Originally posted by patch70
If you take two random people of the same race, the chances are that they will be more different than if you compare an average white and an average black person.
You make some good points that I was about to make, but you beat me to the punch. Another example of how little genetic diversity there is among races is highlighted by the following: there is more genetic diversity among members of ones own, immediate family (i.e., brothers and sisters) than there is between the gene pools of any two races. To say that people of different races should not interbreed certainly has little scientific merit.
In the following statement, Memphman confuses culture with race. Culture is learned; race is a matter of DNA.

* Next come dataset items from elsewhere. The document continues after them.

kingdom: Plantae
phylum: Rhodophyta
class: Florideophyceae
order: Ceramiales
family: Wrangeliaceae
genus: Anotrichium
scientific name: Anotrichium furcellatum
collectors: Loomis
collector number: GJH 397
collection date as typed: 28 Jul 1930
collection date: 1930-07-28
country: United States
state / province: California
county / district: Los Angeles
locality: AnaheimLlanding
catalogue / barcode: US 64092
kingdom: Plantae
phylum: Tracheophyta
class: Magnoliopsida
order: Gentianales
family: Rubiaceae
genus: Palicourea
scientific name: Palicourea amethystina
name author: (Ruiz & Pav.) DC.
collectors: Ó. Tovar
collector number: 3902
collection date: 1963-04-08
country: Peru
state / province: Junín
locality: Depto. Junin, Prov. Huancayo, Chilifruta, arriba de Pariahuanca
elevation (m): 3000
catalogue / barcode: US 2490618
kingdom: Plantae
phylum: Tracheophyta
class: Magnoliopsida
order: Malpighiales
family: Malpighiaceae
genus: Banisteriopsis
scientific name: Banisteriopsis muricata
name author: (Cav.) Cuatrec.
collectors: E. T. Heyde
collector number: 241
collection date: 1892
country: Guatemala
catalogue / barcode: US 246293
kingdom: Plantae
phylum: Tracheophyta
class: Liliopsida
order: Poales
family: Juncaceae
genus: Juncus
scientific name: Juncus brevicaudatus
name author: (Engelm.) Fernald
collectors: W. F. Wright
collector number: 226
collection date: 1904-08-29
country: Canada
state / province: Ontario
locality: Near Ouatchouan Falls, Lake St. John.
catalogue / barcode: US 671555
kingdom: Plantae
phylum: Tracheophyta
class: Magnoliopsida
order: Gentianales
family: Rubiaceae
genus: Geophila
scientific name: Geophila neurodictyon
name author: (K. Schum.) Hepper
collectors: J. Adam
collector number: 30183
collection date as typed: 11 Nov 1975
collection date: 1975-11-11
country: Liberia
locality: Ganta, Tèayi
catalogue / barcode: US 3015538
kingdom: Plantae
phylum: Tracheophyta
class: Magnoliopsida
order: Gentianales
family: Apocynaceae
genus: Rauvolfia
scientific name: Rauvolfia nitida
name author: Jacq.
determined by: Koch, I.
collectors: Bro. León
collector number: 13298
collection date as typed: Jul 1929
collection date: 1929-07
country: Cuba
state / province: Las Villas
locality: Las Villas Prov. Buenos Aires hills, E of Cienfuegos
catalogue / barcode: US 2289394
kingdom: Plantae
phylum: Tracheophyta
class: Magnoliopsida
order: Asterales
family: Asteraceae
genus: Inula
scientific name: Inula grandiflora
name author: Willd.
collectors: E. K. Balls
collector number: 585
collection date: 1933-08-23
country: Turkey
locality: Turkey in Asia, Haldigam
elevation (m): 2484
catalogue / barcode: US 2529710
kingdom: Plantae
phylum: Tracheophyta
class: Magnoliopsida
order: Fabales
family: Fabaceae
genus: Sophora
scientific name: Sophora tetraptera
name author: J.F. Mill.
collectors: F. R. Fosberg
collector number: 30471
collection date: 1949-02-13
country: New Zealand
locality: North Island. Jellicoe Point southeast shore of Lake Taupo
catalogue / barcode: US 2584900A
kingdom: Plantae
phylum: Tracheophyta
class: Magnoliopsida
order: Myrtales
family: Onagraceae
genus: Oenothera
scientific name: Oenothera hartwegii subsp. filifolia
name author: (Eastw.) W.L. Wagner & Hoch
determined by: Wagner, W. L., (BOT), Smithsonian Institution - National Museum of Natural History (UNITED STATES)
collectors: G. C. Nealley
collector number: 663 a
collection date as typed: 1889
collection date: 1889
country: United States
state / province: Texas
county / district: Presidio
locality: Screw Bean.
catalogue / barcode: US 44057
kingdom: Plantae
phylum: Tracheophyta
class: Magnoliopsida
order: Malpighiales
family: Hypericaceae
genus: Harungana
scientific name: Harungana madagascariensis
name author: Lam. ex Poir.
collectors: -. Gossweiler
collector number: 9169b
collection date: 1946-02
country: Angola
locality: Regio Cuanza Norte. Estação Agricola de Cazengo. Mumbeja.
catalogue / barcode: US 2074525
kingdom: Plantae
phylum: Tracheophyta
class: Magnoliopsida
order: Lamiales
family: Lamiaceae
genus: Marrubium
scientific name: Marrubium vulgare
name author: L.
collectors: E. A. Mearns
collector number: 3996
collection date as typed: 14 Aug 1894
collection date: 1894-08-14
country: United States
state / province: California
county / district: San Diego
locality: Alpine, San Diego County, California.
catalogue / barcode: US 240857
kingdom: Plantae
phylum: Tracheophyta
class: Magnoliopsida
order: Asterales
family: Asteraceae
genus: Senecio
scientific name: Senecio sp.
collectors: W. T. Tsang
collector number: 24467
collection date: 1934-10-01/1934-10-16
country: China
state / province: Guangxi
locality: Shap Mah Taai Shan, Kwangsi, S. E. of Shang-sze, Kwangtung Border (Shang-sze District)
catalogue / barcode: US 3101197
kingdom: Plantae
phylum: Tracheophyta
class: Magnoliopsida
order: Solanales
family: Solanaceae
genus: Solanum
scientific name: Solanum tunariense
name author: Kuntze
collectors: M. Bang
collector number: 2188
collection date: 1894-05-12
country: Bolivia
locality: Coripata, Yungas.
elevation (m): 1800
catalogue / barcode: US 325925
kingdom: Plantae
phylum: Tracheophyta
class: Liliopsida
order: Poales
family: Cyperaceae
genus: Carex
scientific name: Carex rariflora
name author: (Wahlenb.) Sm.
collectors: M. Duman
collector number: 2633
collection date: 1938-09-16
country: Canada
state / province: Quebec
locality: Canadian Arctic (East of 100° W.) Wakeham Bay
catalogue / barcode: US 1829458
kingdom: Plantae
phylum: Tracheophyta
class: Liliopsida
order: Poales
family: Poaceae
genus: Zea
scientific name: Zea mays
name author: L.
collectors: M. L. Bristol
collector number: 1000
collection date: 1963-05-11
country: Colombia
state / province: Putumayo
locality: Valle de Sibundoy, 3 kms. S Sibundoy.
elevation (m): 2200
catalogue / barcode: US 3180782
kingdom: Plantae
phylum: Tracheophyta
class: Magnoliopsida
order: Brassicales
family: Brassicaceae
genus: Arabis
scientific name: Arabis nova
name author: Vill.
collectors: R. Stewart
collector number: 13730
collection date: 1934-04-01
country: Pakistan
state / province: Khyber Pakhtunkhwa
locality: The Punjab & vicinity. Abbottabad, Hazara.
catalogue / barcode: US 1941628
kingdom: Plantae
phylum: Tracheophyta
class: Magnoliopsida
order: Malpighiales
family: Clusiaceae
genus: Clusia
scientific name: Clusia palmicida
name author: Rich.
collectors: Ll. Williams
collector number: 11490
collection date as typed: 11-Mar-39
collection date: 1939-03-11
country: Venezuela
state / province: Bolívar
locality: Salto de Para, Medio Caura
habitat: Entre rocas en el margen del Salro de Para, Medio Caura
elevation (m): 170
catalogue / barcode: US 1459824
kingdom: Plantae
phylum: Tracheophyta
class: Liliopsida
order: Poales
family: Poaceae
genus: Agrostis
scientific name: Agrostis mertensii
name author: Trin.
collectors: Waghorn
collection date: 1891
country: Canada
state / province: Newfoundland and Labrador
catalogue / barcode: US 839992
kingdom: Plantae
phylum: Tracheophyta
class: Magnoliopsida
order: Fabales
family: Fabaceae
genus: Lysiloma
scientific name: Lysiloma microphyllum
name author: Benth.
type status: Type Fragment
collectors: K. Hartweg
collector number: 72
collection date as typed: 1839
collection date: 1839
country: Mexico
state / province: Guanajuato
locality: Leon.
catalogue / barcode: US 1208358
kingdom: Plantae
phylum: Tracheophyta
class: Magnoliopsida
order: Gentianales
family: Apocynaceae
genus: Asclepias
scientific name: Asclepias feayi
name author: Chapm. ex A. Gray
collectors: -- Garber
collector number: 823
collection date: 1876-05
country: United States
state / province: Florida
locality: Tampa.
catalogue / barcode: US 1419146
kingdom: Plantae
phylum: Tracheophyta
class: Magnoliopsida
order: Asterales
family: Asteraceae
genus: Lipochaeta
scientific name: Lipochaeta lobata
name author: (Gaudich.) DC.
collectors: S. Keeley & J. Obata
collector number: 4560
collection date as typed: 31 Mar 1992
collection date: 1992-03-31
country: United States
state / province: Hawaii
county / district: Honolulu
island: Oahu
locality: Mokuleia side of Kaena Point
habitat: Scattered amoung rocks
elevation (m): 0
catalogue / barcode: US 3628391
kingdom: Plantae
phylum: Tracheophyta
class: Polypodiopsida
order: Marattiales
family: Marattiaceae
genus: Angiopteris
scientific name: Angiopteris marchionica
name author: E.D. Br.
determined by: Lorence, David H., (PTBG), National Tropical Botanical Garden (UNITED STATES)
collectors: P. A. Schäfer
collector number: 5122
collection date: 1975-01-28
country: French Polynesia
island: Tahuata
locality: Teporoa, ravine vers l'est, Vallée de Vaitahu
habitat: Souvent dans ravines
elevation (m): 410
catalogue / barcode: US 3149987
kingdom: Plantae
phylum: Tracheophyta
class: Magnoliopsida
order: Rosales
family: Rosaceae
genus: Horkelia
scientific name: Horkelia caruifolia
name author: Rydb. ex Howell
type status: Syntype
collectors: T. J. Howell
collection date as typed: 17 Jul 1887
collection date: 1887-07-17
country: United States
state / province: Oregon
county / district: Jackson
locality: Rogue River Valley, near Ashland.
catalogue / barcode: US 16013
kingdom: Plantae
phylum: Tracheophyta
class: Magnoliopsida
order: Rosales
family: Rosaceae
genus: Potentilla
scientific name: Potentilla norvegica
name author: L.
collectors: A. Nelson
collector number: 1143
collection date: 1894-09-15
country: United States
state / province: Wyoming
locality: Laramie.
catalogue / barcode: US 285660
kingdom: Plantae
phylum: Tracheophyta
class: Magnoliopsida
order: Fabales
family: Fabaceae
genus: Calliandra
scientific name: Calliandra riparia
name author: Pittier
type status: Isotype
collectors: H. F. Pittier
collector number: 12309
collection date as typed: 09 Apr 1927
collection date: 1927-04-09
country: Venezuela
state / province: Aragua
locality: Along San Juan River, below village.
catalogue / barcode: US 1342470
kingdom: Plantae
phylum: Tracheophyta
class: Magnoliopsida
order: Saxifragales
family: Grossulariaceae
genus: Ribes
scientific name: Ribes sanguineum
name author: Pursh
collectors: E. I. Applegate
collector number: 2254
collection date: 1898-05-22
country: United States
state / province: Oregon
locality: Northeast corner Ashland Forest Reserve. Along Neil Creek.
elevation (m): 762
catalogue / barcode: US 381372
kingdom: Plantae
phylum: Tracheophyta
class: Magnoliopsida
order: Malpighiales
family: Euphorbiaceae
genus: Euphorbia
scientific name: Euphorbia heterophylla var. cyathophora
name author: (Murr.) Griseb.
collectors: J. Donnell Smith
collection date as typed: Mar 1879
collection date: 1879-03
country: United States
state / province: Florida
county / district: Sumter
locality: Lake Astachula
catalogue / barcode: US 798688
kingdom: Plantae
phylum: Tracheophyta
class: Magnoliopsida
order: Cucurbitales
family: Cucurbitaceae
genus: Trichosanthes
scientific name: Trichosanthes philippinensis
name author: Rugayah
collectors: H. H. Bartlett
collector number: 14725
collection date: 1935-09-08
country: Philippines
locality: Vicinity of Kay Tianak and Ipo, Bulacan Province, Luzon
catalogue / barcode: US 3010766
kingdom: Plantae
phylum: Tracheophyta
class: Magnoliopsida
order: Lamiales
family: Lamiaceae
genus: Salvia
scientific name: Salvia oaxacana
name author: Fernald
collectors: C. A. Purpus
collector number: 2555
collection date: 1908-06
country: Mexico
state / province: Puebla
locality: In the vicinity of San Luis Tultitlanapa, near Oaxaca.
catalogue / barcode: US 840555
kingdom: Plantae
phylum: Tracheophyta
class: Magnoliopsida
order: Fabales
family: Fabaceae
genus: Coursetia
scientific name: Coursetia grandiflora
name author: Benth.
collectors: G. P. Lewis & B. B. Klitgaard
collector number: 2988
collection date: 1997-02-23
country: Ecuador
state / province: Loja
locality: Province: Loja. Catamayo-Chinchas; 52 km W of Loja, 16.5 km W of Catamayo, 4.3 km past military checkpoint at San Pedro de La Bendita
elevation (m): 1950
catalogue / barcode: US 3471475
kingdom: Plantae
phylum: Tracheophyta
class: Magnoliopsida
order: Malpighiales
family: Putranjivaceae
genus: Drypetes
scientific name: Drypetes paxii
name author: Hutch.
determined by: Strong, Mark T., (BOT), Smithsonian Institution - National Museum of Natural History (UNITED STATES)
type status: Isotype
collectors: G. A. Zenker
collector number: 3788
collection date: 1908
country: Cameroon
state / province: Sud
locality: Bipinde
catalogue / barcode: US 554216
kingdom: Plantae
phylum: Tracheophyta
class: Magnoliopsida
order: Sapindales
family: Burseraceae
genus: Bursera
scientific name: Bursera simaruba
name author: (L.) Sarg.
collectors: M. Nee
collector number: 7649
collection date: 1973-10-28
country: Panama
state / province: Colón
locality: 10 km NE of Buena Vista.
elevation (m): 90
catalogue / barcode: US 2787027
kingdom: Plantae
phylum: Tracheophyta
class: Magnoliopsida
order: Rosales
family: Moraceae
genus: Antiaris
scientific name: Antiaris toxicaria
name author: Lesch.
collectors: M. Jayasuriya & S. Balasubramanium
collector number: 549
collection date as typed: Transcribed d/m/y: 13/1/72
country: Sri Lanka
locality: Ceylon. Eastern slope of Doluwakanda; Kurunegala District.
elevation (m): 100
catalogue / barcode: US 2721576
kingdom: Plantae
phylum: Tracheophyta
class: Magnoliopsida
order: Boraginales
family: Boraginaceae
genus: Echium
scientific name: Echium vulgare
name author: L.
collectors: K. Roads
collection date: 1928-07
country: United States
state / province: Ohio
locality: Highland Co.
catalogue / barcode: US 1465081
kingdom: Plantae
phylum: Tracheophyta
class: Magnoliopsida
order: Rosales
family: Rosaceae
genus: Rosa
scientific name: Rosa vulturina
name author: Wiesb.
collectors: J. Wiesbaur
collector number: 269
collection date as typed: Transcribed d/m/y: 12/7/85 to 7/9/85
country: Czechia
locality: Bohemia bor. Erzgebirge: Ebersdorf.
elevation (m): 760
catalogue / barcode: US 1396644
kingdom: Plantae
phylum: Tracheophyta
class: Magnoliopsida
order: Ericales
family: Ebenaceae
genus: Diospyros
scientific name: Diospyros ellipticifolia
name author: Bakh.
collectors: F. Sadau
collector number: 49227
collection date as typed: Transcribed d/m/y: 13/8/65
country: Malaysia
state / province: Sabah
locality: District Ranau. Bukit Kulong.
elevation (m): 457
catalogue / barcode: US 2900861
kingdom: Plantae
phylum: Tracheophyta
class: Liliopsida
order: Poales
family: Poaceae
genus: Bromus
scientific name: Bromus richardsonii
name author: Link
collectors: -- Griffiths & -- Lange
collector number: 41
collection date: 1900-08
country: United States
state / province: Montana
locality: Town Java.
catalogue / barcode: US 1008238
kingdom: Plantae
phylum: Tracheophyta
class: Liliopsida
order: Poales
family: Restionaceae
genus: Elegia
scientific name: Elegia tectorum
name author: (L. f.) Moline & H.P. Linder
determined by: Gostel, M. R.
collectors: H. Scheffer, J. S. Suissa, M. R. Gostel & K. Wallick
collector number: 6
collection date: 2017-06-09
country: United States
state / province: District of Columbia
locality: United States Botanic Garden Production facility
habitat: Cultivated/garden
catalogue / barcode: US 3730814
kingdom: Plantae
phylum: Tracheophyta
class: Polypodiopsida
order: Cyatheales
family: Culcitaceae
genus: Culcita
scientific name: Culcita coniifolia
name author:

Originally posted by Memphmann
If you want to keep your race healthy. No matter what race it is. Inter mixing just loses a bit of race culture every generation.
The above is a fallacy. Keeping your race healthy means not subjecting the gene pool to forces which are counter to its survival. Interbreeding from one race to another does no such thing. Losing race culture, on the other hand, is a matter of communication and learning. It has nothing whatsoever to do with the gene pool. This is why an eskimo raised with a black family in Brooklyn, New York will have the mannerisms, gestures and speech, including accent, of the black family, not the eskimos in Alaska. I have seen this, and this is only one example. I have seen many such examples of culture being learned from members of one race to another race. With improvements in communications and the internet world wide, I suspect there will be less localization of cultures and a broader, more mainstream culture worldwide. And what's wrong with that? People can choose to accept or reject what they like from any culture around the globe because we can expose ourselves to such influences much more easily now than we could only 30 years ago. We don't have to limit our learning to our regional location or to our race.